Dee and John Sr. were divorced shortly after Nick was born. They both have remarried and live 5 minutes from each other. They were always there for their boys - sports, activities, trying to find help for their oldest son.
"As a young kid, my parents were just praying that he would live, praying that he wouldn't wake up blind," Pat Calathes says.
It wasn't a straight-line to a solution.
"Sometimes, it would take them like a week-and-a-half to find out what was wrong," John Jr. says. "My whole morale got real low.

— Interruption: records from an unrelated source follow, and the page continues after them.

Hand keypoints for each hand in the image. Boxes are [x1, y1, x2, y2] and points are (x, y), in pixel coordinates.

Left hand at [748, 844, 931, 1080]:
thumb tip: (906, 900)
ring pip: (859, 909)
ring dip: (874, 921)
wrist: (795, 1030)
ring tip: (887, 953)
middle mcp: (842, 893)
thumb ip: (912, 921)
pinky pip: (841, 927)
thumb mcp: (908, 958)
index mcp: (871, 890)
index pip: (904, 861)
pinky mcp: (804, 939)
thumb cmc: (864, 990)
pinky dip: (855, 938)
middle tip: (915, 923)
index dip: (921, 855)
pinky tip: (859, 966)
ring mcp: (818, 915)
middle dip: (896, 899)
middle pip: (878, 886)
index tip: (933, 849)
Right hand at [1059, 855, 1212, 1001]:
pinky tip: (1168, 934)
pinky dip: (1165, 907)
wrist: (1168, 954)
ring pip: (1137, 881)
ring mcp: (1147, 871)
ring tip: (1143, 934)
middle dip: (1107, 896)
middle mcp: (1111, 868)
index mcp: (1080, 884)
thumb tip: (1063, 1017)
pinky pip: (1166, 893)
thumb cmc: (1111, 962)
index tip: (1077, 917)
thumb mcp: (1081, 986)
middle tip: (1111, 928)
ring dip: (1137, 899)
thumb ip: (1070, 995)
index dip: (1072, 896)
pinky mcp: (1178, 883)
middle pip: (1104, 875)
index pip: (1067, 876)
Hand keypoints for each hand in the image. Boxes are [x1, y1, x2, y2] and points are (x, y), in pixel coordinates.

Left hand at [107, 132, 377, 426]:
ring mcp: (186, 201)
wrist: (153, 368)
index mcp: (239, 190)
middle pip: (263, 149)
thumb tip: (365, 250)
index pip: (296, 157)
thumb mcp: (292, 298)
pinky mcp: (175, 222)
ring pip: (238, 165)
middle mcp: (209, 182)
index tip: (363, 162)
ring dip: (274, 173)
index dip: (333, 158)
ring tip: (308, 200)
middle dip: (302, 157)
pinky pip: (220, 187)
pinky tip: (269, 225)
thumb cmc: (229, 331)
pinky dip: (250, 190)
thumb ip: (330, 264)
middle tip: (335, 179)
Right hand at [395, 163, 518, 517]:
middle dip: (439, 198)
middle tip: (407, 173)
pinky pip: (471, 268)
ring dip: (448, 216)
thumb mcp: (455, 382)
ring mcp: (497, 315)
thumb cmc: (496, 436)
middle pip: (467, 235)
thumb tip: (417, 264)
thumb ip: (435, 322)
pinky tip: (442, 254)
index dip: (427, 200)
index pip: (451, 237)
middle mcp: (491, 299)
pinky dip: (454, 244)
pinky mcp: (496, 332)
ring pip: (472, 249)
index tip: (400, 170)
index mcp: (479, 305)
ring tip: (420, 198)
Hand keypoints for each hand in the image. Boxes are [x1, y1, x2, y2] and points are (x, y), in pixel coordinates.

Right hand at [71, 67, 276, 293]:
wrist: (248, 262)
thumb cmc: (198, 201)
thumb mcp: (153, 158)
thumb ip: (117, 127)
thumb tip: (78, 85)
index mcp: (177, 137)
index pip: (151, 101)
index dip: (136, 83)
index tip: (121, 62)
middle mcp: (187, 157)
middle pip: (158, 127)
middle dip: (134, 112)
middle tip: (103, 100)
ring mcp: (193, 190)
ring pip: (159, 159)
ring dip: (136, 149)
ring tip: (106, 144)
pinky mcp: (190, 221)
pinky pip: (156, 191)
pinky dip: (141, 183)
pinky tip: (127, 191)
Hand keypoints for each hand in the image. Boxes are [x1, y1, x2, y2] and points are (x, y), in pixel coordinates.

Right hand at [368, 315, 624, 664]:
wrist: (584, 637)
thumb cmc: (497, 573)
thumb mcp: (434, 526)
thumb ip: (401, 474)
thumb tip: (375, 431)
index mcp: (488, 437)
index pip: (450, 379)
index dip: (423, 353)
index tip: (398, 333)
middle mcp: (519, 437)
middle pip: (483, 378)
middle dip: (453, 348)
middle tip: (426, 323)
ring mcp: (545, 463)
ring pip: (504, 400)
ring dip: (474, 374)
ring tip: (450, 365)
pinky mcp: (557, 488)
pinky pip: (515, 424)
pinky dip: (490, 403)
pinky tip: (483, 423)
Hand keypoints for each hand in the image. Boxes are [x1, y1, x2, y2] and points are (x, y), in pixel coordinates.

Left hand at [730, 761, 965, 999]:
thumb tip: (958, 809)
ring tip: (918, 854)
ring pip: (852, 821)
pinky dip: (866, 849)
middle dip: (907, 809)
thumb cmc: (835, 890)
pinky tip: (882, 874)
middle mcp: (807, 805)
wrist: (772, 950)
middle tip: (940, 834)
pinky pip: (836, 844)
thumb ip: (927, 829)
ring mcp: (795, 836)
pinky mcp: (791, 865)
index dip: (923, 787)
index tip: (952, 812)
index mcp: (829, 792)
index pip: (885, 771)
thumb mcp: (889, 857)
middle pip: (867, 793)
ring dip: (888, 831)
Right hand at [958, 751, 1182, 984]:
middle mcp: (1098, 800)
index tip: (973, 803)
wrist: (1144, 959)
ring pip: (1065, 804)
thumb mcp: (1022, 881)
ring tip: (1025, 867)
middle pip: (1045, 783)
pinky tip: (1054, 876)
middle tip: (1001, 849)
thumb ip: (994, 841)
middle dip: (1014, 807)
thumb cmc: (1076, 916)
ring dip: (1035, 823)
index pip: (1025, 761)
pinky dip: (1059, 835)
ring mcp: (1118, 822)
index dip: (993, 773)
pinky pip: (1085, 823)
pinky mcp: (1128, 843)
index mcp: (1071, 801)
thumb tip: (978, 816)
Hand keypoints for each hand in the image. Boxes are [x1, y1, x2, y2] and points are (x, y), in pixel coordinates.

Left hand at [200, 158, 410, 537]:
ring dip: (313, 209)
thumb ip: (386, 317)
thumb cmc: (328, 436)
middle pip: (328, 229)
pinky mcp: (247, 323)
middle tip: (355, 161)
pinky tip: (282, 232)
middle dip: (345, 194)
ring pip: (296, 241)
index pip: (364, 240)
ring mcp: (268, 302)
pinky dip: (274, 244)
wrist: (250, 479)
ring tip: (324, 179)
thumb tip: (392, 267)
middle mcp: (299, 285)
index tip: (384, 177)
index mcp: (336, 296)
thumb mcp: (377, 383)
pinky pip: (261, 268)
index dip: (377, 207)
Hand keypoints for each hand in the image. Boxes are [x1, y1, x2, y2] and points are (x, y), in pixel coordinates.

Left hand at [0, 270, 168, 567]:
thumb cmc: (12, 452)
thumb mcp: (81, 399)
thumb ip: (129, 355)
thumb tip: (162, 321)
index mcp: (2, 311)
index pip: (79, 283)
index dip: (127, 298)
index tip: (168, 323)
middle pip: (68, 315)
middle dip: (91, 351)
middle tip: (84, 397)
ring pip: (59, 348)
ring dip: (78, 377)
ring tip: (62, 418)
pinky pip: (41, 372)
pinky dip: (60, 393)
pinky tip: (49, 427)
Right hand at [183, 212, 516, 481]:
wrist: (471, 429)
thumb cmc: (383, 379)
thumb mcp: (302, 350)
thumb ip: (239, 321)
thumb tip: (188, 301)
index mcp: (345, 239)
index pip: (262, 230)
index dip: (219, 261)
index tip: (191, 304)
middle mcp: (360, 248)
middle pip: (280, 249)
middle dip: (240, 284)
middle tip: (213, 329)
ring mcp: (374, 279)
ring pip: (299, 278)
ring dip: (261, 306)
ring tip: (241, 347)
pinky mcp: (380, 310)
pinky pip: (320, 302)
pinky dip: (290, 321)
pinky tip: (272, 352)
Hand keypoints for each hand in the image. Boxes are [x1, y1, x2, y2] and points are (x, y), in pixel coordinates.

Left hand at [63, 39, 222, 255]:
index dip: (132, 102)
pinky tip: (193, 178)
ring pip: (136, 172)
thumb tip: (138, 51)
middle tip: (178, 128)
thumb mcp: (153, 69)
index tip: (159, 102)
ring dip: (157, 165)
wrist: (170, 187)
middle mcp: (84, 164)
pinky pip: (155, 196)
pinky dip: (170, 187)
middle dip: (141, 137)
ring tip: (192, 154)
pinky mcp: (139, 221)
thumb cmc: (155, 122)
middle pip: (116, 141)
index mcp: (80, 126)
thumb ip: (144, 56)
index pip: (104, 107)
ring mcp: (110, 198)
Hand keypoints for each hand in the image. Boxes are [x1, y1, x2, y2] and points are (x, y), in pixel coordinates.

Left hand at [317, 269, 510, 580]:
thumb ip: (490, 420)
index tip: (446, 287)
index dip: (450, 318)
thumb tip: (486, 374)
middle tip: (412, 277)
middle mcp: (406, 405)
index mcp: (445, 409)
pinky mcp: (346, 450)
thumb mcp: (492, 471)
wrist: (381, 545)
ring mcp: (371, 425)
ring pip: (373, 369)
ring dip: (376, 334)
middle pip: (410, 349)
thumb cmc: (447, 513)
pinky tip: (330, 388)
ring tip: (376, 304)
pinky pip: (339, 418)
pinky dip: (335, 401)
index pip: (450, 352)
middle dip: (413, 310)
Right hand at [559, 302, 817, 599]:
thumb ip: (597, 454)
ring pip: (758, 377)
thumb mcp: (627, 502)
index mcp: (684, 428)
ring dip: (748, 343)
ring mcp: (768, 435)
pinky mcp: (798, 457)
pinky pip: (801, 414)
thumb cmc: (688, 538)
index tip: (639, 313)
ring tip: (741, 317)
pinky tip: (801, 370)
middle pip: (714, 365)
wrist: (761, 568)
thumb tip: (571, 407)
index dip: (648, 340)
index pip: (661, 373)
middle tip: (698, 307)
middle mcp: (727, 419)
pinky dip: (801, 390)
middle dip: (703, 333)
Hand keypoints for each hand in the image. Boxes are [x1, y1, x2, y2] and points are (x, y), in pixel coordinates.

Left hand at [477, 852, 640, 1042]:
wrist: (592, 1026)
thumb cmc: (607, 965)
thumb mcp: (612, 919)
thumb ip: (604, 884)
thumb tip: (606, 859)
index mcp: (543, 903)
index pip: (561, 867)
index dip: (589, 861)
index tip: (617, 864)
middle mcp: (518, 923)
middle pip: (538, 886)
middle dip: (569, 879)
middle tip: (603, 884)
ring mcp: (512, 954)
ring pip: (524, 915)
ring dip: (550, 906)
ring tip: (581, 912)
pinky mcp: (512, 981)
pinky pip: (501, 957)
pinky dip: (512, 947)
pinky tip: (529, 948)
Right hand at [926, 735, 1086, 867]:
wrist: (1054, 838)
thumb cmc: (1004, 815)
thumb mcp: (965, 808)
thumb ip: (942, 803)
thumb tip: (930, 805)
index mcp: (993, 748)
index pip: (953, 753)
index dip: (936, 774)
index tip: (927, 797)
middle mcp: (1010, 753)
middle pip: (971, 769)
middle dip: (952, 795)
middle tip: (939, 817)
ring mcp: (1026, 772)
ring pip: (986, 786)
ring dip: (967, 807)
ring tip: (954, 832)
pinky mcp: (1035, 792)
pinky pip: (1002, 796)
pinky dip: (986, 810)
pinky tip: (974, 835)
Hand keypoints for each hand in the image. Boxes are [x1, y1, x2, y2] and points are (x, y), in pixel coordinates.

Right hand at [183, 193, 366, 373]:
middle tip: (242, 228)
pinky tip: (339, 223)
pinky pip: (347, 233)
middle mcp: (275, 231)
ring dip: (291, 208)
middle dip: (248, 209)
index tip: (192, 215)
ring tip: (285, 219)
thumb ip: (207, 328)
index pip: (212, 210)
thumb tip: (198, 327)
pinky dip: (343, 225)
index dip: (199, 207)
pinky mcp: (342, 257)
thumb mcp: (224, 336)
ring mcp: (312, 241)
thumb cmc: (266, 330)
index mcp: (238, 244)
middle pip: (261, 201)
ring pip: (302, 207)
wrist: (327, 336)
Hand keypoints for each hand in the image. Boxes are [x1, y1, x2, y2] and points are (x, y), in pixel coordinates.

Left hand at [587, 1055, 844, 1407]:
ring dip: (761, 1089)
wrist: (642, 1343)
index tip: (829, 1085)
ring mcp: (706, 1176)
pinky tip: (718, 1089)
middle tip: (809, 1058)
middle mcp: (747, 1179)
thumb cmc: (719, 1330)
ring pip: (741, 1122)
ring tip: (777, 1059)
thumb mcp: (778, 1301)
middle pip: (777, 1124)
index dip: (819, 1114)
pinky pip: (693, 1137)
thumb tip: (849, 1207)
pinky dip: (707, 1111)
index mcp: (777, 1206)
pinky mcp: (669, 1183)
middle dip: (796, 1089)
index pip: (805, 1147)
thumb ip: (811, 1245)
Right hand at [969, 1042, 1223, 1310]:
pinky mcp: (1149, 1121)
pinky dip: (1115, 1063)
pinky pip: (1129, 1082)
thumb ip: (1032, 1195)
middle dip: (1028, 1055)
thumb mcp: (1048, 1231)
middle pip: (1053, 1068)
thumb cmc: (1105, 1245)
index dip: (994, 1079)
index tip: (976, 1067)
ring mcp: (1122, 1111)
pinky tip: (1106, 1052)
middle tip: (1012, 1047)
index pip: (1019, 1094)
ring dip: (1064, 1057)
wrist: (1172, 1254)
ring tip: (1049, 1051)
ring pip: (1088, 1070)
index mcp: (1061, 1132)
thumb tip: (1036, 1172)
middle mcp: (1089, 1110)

There were unknowns constantly. Any kind of treatment options, there were certain things that could go wrong. At one south Florida hospital, they said straight-out if they perform the procedure, they would blind me."
The family chose another option. They learned of Dr. L. Dale Lunsford, a neurosurgeon at the University of Pittsburgh Medical School.
Three times in Pittsburgh, John Jr. donned what is called the Gamma Knife, a device that is screwed into the skull for radiation therapy.
"It was like a helmet," he says. "Basically, they had to bolt the helmet down to stabilize my head, so there was no possible way I could move. The things kind of stuck in."
He could not move for 4 hours on three occasions during radiation therapy. Eventually, the therapy worked and he is symptom-free.
He made it back to basketball and played with his twin brother during their senior year of high school. But too much time had passed and too many skills had eroded.
"No question, there is a sense of what could have been," his father says, "but in his own mind and I think in my mind, I've kind of come to a conclusion that things happen the way they're supposed to happen."
John Jr. got on with his life. He became a certified EMT, a lifeguard, a personal trainer. Now, he is a year away from graduating from Rollins and runs Calathes-McCord Insurance with his mom.
"You would look at him now and never tell anything was wrong ever," his mother says. "He is the strongest of all three . . . He's my inspiration. He's my hero. Whenever I get scared I think about him and what he went through. I have no right."
Now, John Jr. is his mom's partner. They all get to see Nick in Gainesville. They fly to Philadelphia to see Pat.
"Pat and Nicky have no idea what life is all about," Dee says.
John Calathes Jr. knows about life. He is living basketball through his brothers. He is living life every day.